The couple are business owners, farmers, and parents to three young men. They live in Clarkton in a remodeled 1850s home.

The Barbers have excelled dramatically since their first contract with Duplin Winery. In 2000 they started their contract growing with six acres to now farming 87 acres in Bladen and Pender counties for Duplin Winery.

The couple told the garden club members it takes three years from plant to harvest when growing grapes. Grape management is hard work, but very rewarding. They grow Carlos grapes and Doreen grapes. Both types of grapes are in the muscadine grape family, a native crop in Bladen County, North Carolina.

“There are 218 vines in an acre,” Sonya stated.

“Sonya planted them all,” George said. “But George dug every post,” Sonya interjected.

George went over the process of grape management. He explained in February, the vines are pruned, he mows the grass around the vines all throughout the year, they spray for fertilizing and fungus reduction as needed, and around Labor Day, they harvest the grapes with a mechanical harvester.

When asked what percentage of the crop is left by the mechanical harvester, George responded, “Just enough for the birds and the deer to eat.”

They are the largest producer in North Carolina. They produce about 100,000 gallons of crushed grapes each harvest which produces about 500,000 gallons of wine.

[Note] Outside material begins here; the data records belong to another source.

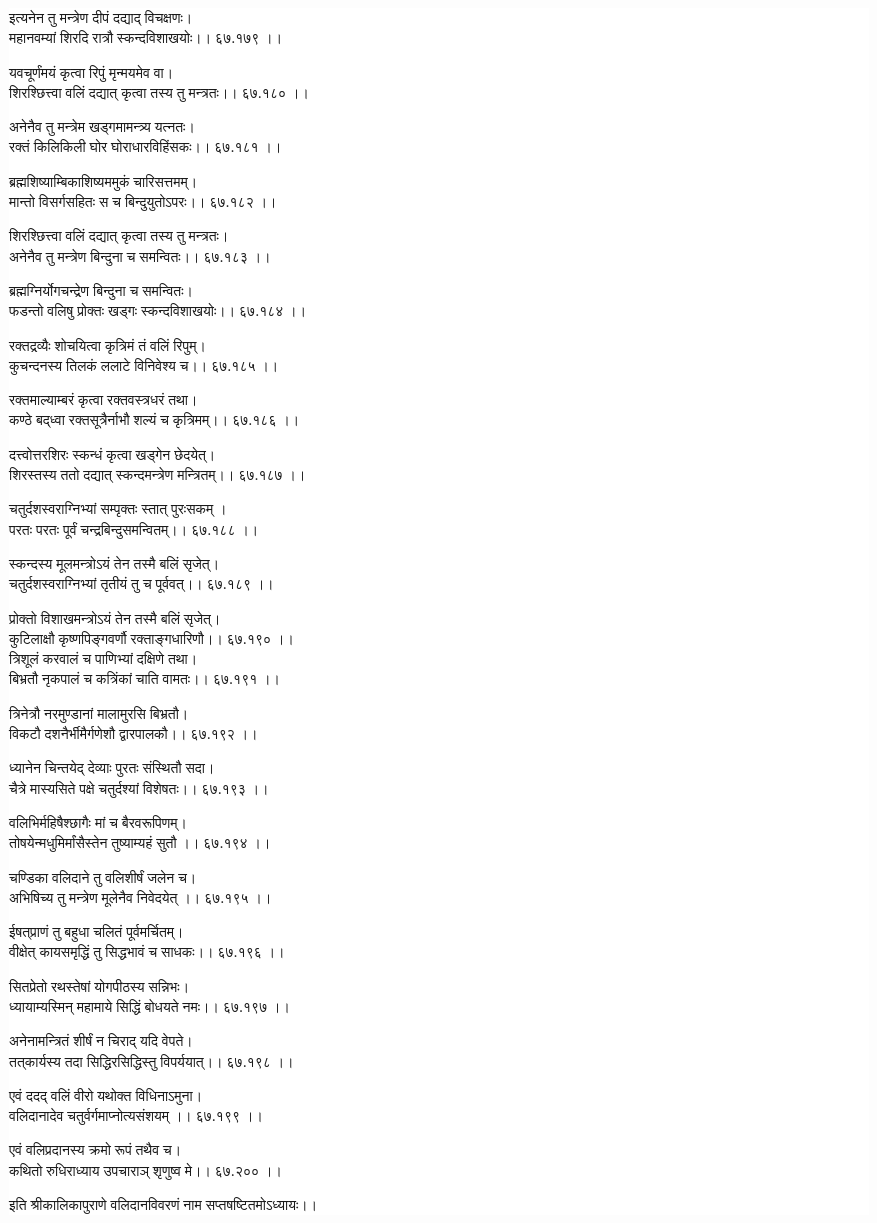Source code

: इत्यनेन तु मन्त्रेण दीपं दद्याद् विचक्षणः।  
महानवम्यां शिरदि रात्रौ स्कन्दविशाखयोः।। ६७.१७९ ।।  
  
यवचूर्णंमयं कृत्वा रिपुं मृन्मयमेव वा।  
शिरश्छित्त्वा वलिं दद्यात् कृत्वा तस्य तु मन्त्रतः।। ६७.१८० ।।  
  
अनेनैव तु मन्त्रेम खड्गमामन्त्र्य यत्नतः।  
रक्तं किलिकिली घोर घोराधारविहिंसकः।। ६७.१८१ ।।  
  
ब्रह्मशिष्याम्बिकाशिष्यममुकं चारिसत्तमम्।  
मान्तो विसर्गसहितः स च बिन्दुयुतोऽपरः।। ६७.१८२ ।।  
  
शिरश्छित्त्वा वलिं दद्यात् कृत्वा तस्य तु मन्त्रतः।  
अनेनैव तु मन्त्रेण बिन्दुना च समन्वितः।। ६७.१८३ ।।  
  
ब्रह्मग्निर्योगचन्द्रेण बिन्दुना च समन्वितः।  
फडन्तो वलिषु प्रोक्तः खड्गः स्कन्दविशाखयोः।। ६७.१८४ ।।  
  
रक्तद्रव्यैः शोचयित्वा कृत्रिमं तं वलिं रिपुम्।  
कुचन्दनस्य तिलकं ललाटे विनिवेश्य च।। ६७.१८५ ।।  
  
रक्तमाल्याम्बरं कृत्वा रक्तवस्त्रधरं तथा।  
कण्ठे बद्‌ध्वा रक्तसूत्रैर्नाभौ शल्यं च कृत्रिमम्।। ६७.१८६ ।।  
  
दत्त्वोत्तरशिरः स्कन्धं कृत्वा खड्गेन छेदयेत्।  
शिरस्तस्य ततो दद्यात् स्कन्दमन्त्रेण मन्त्रितम्।। ६७.१८७ ।।  
  
चतुर्दशस्वराग्निभ्यां सम्पृक्तः स्तात् पुरःसकम् ।  
परतः परतः पूर्वं चन्द्रबिन्दुसमन्वितम्।। ६७.१८८ ।।  
  
स्कन्दस्य मूलमन्त्रोऽयं तेन तस्मै बलिं सृजेत्।  
चतुर्दशस्वराग्निभ्यां तृतीयं तु च पूर्ववत्।। ६७.१८९ ।।  
  
प्रोक्तो विशाखमन्त्रोऽयं तेन तस्मै बलिं सृजेत्।  
कुटिलाक्षौ कृष्णपिङ्गवर्णौ रक्ताङ्गधारिणौ।। ६७.१९० ।।  
त्रिशूलं करवालं च पाणिभ्यां दक्षिणे तथा।  
बिभ्रतौ नृकपालं च कत्रिंकां चाति वामतः।। ६७.१९१ ।।  
  
त्रिनेत्रौ नरमुण्डानां मालामुरसि बिभ्रतौ।  
विकटौ दशनैर्भीमैर्गणेशौ द्वारपालकौ।। ६७.१९२ ।।  
  
ध्यानेन चिन्तयेद् देव्याः पुरतः संस्थितौ सदा।  
चैत्रे मास्यसिते पक्षे चतुर्दश्यां विशेषतः।। ६७.१९३ ।।  
  
वलिभिर्महिषैश्छागैः मां च बैरवरूपिणम्।  
तोषयेन्मधुमिर्मांसैस्तेन तुष्याम्यहं सुतौ ।। ६७.१९४ ।।  
  
चण्डिका वलिदाने तु वलिशीर्षं जलेन च।  
अभिषिच्य तु मन्त्रेण मूलेनैव निवेदयेत् ।। ६७.१९५ ।।  
  
ईषत्‌प्राणं तु बहुधा चलितं पूर्वमर्चितम्।  
वीक्षेत् कायसमृद्धिं तु सिद्धभावं च साधकः।। ६७.१९६ ।।  
  
सितप्रेतो रथस्तेषां योगपीठस्य सन्निभः।  
ध्यायाम्यस्मिन् महामाये सिद्धिं बोधयते नमः।। ६७.१९७ ।।  
  
अनेनामन्त्रितं शीर्षं न चिराद् यदि वेपते।  
तत्‌कार्यस्य तदा सिद्धिरसिद्धिस्तु विपर्ययात्।। ६७.१९८ ।।  
  
एवं ददद् वलिं वीरो यथोक्त विधिनाऽमुना।  
वलिदानादेव चतुर्वर्गमाप्नोत्यसंशयम् ।। ६७.१९९ ।।  
  
एवं वलिप्रदानस्य क्रमो रूपं तथैव च।  
कथितो रुधिराध्याय उपचाराञ् शृणुष्व मे।। ६७.२०० ।।  
  
इति श्रीकालिकापुराणे वलिदानविवरणं नाम सप्तषष्टितमोऽध्यायः।।
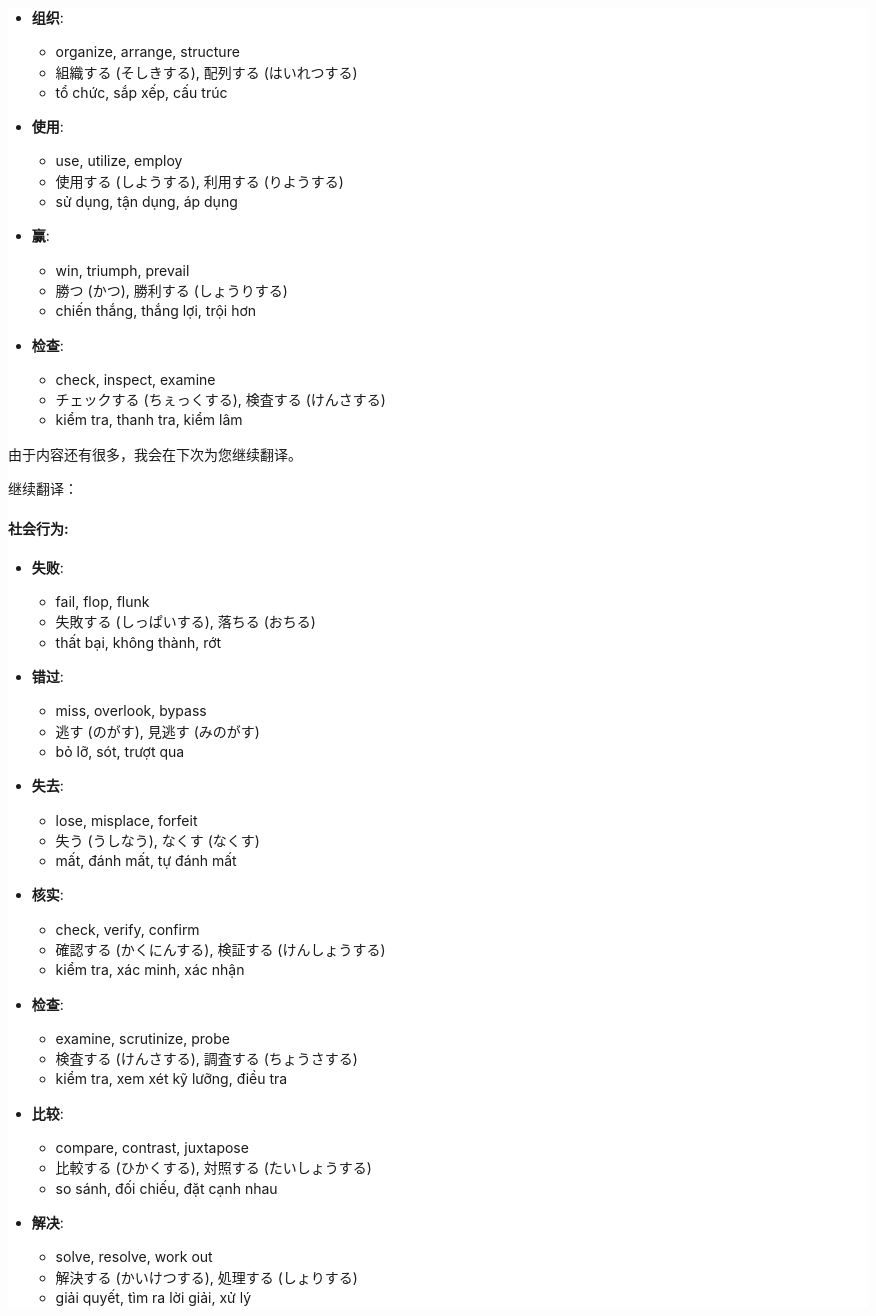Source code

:- **组织**:
  - organize, arrange, structure
  - 組織する (そしきする), 配列する (はいれつする)
  - tổ chức, sắp xếp, cấu trúc

- **使用**:
  - use, utilize, employ
  - 使用する (しようする), 利用する (りようする)
  - sử dụng, tận dụng, áp dụng

- **赢**:
  - win, triumph, prevail
  - 勝つ (かつ), 勝利する (しょうりする)
  - chiến thắng, thắng lợi, trội hơn

- **检查**:
  - check, inspect, examine
  - チェックする (ちぇっくする), 検査する (けんさする)
  - kiểm tra, thanh tra, kiểm lâm

由于内容还有很多，我会在下次为您继续翻译。

继续翻译：

#### 社会行为:

- **失败**:
  - fail, flop, flunk
  - 失敗する (しっぱいする), 落ちる (おちる)
  - thất bại, không thành, rớt

- **错过**:
  - miss, overlook, bypass
  - 逃す (のがす), 見逃す (みのがす)
  - bỏ lỡ, sót, trượt qua

- **失去**:
  - lose, misplace, forfeit
  - 失う (うしなう), なくす (なくす)
  - mất, đánh mất, tự đánh mất

- **核实**:
  - check, verify, confirm
  - 確認する (かくにんする), 検証する (けんしょうする)
  - kiểm tra, xác minh, xác nhận

- **检查**:
  - examine, scrutinize, probe
  - 検査する (けんさする), 調査する (ちょうさする)
  - kiểm tra, xem xét kỹ lưỡng, điều tra

- **比较**:
  - compare, contrast, juxtapose
  - 比較する (ひかくする), 対照する (たいしょうする)
  - so sánh, đối chiếu, đặt cạnh nhau

- **解决**:
  - solve, resolve, work out
  - 解決する (かいけつする), 処理する (しょりする)
  - giải quyết, tìm ra lời giải, xử lý
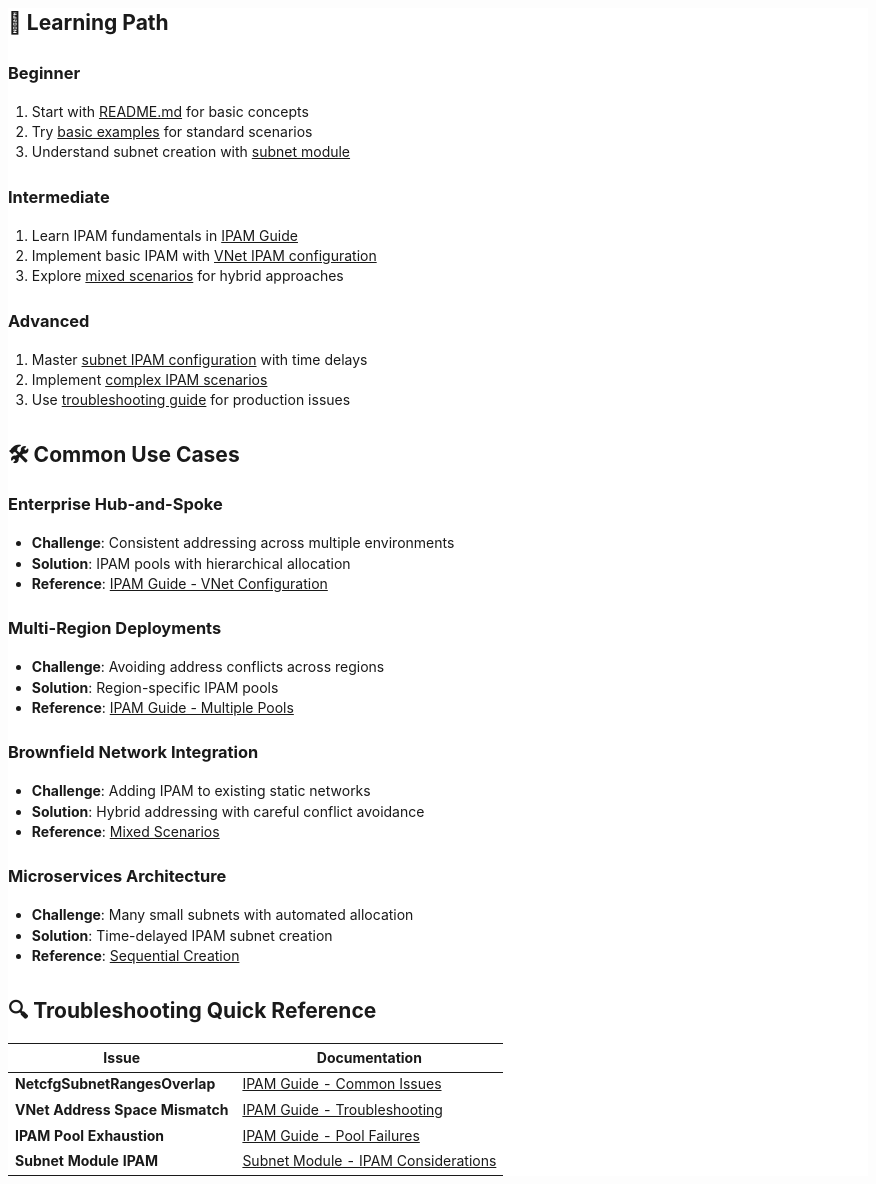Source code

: ## 📖 Learning Path

### Beginner
1. Start with [README.md](README.md) for basic concepts
2. Try [basic examples](examples/) for standard scenarios
3. Understand subnet creation with [subnet module](modules/subnet/README.md)

### Intermediate
1. Learn IPAM fundamentals in [IPAM Guide](IPAM_GUIDE.md#overview)
2. Implement basic IPAM with [VNet IPAM configuration](IPAM_GUIDE.md#vnet-ipam-configuration)
3. Explore [mixed scenarios](IPAM_GUIDE.md#mixed-scenarios) for hybrid approaches

### Advanced
1. Master [subnet IPAM configuration](IPAM_GUIDE.md#subnet-ipam-configuration) with time delays
2. Implement [complex IPAM scenarios](examples/ipam_timed_subnets/)
3. Use [troubleshooting guide](IPAM_GUIDE.md#troubleshooting) for production issues

## 🛠️ Common Use Cases

### Enterprise Hub-and-Spoke
- **Challenge**: Consistent addressing across multiple environments
- **Solution**: IPAM pools with hierarchical allocation
- **Reference**: [IPAM Guide - VNet Configuration](IPAM_GUIDE.md#vnet-ipam-configuration)

### Multi-Region Deployments
- **Challenge**: Avoiding address conflicts across regions
- **Solution**: Region-specific IPAM pools
- **Reference**: [IPAM Guide - Multiple Pools](IPAM_GUIDE.md#multiple-ipam-pools-ipv4--ipv6)

### Brownfield Network Integration
- **Challenge**: Adding IPAM to existing static networks
- **Solution**: Hybrid addressing with careful conflict avoidance
- **Reference**: [Mixed Scenarios](IPAM_GUIDE.md#mixed-scenarios)

### Microservices Architecture
- **Challenge**: Many small subnets with automated allocation
- **Solution**: Time-delayed IPAM subnet creation
- **Reference**: [Sequential Creation](IPAM_GUIDE.md#time-delayed-sequential-ipam-subnets)

## 🔍 Troubleshooting Quick Reference

| Issue | Documentation |
|-------|---------------|
| **NetcfgSubnetRangesOverlap** | [IPAM Guide - Common Issues](IPAM_GUIDE.md#1-netcfgsubnetrangesoverlap-error) |
| **VNet Address Space Mismatch** | [IPAM Guide - Troubleshooting](IPAM_GUIDE.md#2-vnet-address-space-mismatch) |
| **IPAM Pool Exhaustion** | [IPAM Guide - Pool Failures](IPAM_GUIDE.md#4-pool-allocation-failures) |
| **Subnet Module IPAM** | [Subnet Module - IPAM Considerations](modules/subnet/README.md#ipam-considerations) |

Midnight Magnolia and Beaufort Bay are the two wines Sonya recommended to the club. Please find out more about Duplin Winery on their website at duplinwinery.com.

Before the meeting ended, the President of the club, Cathy Gantz, gave an update. The annual mum sale was very profitable. There were about 408 mums ordered this year for the fundraiser.

Gantz also announced the garden club’s Christmas tree for the Cape Fear Farmer’s Market had been ordered from the Elizabethtown Optimist Club. The Christmas Tree Decorating Committee Chair, Terri Dennison, said last year the garden club tree received a lot of positive feedback from visitors in the area.

“They really liked the natural decorating on the tree,” Dennison said.

The date for the tree decorating meeting will be announced at a later date.